I really
like sushi. It’s really good. So, when my sisters were raving about this place
called Jo-To’s and I hadn’t been, I knew exactly where I wanted to go for my
birthday dinner in 5th grade.
During the
dinner, I was in a really bad mood. I had a bad pain in my lower abdomen. I
tried to shake it off and enjoy my dinner, but I would never return to Jo-To’s
just because of its association with this event.
I got home
that night and tried to go to sleep, but my mom said that we should go to the
hospital. I was having trouble moving because of the pain, but I didn’t want to
go to the hospital. However, mom always beats 5th grader, even on
Thanksgiving Break with family in town.
So, I went
to the hospital. I didn’t sit in the waiting room for long, because they
thought that my appendix was going to rupture soon. So, I got into some
hospital gowns and laid on one of those uncomfortable hospital beds. They were
planning on me taking a CT scan, so the doctors made me drink this disgusting red
smoothie to clear up my insides.
After 64
ounces of this tomato juice smoothie from Hell and a few vomiting ventures, the
doctor came in and said that a CT scan wasn’t necessary, because they would
probably just remove my appendix anyways. So I didn’t need to drink that crap.
Thanks, doc.
So, on my
11th birthday, I was wheeled into an operating room to have my
appendix removed. The next time I woke up, it was Thanksgiving and the only
nourishment I got was coming from an IV. Delicious.
It turns
out that if the doctors had waited another hour, my appendix would have
completely ruptured and it could have killed me. But, as a 5th
grader, the only thing I cared about at the time was getting gipped out of my
birthday and Thanksgiving with all of my family in town.
I can’t say
that my hospital stay was horrible. I was constantly being fed Gatorade and
Jell-o, watching movies, and walking to the game room next door. Either that or
sleeping.
After about a week of hospital
stays, I was allowed to eat again.
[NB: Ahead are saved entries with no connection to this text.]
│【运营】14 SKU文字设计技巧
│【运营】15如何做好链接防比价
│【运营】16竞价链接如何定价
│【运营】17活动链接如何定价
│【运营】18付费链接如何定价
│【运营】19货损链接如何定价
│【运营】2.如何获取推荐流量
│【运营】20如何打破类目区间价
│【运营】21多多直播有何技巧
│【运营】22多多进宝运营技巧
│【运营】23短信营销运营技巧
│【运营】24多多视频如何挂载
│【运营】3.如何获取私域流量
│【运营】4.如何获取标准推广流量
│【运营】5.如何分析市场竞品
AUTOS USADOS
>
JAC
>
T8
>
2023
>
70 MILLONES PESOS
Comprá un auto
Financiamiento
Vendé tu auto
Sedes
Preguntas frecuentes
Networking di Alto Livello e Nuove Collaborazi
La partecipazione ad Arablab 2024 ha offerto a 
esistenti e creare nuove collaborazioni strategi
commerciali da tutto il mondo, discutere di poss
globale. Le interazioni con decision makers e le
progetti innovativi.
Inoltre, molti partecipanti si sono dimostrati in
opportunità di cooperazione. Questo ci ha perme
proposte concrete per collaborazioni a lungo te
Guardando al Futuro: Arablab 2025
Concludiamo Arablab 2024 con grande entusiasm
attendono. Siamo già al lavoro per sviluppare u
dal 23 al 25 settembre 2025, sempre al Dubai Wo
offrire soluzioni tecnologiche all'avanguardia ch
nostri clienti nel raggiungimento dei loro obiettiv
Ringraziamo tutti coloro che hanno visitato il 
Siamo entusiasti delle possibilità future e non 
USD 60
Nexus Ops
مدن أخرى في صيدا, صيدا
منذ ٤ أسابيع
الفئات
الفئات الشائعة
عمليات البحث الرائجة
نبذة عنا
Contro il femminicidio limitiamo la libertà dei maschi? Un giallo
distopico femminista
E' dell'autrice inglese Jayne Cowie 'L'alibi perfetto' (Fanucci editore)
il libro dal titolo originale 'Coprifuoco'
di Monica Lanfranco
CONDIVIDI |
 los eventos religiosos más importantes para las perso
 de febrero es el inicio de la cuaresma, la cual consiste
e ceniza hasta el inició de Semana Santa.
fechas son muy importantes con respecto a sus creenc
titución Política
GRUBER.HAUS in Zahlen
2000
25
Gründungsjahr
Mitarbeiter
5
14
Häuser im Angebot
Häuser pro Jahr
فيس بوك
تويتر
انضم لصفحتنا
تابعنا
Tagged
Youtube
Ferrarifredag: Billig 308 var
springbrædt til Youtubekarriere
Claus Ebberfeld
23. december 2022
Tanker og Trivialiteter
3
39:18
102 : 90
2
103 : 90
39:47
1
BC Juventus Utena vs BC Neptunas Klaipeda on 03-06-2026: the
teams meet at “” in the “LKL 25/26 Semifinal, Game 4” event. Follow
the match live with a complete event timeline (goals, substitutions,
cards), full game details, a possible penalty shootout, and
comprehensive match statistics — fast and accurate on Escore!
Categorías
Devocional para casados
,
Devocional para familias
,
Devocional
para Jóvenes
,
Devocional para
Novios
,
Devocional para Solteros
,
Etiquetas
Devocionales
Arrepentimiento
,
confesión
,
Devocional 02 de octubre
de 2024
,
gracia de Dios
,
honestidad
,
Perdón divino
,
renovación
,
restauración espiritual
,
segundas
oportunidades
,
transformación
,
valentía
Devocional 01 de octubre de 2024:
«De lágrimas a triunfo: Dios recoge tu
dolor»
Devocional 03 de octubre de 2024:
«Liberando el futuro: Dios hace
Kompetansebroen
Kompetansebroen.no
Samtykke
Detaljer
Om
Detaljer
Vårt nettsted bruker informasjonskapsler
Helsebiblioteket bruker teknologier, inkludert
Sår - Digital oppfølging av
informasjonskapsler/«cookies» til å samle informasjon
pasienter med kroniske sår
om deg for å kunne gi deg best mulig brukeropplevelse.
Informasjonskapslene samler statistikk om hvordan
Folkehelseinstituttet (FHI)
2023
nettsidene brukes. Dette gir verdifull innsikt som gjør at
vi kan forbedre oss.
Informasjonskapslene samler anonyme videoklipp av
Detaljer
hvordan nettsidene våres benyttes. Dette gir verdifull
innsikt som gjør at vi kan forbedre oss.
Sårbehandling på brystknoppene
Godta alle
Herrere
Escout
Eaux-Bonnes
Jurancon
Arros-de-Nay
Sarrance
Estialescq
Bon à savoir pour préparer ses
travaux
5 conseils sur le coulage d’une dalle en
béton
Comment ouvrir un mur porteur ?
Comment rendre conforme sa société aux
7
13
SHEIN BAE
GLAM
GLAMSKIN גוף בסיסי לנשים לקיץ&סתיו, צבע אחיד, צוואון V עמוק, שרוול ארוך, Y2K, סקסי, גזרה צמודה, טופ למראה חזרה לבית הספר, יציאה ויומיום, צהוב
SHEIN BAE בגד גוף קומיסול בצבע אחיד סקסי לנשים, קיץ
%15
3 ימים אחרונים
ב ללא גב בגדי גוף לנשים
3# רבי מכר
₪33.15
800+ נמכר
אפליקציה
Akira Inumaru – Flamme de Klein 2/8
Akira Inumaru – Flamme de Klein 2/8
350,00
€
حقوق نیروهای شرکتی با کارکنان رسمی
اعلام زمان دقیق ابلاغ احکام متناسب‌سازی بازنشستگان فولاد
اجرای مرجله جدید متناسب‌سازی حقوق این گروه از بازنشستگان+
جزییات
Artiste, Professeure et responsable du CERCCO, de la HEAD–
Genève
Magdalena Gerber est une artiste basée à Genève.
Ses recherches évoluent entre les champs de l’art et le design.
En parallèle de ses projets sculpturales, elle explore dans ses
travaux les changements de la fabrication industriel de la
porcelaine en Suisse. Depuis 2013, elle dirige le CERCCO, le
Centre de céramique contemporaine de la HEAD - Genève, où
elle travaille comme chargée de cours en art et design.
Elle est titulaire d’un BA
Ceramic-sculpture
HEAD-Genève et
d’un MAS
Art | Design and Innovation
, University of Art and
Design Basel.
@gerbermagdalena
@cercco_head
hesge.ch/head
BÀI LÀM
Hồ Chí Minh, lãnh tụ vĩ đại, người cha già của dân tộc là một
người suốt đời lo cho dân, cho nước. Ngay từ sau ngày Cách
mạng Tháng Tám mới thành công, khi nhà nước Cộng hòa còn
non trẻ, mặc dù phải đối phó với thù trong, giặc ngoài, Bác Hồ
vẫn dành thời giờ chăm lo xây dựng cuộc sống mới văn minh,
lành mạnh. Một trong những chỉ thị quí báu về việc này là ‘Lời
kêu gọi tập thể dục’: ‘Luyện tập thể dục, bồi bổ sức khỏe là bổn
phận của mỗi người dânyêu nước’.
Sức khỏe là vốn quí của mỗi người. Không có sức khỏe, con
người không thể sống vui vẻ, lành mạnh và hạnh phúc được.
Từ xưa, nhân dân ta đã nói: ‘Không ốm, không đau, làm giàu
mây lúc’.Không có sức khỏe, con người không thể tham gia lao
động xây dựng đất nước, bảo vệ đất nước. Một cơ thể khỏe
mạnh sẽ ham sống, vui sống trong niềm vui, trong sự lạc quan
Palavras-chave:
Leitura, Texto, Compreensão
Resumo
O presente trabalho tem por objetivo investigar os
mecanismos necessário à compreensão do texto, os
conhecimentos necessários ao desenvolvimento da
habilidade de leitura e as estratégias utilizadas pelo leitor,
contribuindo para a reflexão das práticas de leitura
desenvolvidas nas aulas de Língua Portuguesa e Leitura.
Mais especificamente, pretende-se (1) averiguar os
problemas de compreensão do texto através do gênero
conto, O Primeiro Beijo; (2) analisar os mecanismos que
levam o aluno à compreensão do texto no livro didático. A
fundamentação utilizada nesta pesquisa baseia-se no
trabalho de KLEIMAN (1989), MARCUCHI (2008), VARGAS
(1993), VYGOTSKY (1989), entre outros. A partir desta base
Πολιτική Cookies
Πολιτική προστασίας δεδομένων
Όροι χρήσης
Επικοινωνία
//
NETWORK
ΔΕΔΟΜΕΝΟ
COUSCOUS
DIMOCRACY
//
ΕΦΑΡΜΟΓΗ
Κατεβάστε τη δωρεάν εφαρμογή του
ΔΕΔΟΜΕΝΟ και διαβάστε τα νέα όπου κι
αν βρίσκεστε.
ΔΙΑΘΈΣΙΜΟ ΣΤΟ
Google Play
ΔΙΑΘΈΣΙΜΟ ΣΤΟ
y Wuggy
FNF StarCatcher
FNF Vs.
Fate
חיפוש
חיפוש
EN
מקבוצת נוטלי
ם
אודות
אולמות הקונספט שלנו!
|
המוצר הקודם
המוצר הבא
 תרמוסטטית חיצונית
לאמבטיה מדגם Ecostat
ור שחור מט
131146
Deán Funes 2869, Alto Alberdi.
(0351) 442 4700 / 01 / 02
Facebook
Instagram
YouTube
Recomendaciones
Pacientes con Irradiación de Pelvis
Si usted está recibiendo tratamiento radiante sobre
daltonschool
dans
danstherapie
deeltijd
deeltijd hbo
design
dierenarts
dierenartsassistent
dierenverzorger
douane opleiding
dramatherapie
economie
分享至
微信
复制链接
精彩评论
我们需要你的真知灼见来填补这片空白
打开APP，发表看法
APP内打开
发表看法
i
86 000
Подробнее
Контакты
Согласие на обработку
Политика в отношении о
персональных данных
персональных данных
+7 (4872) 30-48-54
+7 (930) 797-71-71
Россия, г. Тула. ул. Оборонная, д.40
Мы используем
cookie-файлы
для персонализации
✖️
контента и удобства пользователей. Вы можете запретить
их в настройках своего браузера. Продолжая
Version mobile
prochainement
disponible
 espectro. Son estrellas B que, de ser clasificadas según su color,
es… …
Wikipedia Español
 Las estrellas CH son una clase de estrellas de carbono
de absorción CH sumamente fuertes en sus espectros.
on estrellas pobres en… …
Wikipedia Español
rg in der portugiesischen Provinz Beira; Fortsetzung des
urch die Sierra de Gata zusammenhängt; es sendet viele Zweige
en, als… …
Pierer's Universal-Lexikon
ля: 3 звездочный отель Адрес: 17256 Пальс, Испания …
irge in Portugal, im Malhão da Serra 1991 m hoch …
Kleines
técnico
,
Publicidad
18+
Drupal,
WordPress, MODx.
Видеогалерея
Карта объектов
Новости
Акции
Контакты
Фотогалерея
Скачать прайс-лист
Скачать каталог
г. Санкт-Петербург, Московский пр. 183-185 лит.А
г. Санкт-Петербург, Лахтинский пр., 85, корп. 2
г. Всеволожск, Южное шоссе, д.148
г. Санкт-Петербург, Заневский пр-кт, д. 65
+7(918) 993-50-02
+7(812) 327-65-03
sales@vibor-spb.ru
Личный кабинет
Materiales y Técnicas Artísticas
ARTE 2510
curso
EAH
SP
My family that had come from out of town had
all left, and all the Thanksgiving leftovers were gone, but anything that wasn’t
IV fluid sounded great.
Jimmy: While your story was pretty depressing (getting cheated out of a birthday AND Thanksgiving?!), your sarcasm made the sketch humorous despite the grim topic of your ticking-time-bomb appendix. I hope to never taste a smoothie from Hell, but if I do, your story taught me to leave enough of it to throw at insensitive doctors! Your writing style is great; your humor engages the reader but does not overpower the plot of the sketch. Thanks for sharing this story! Great blog!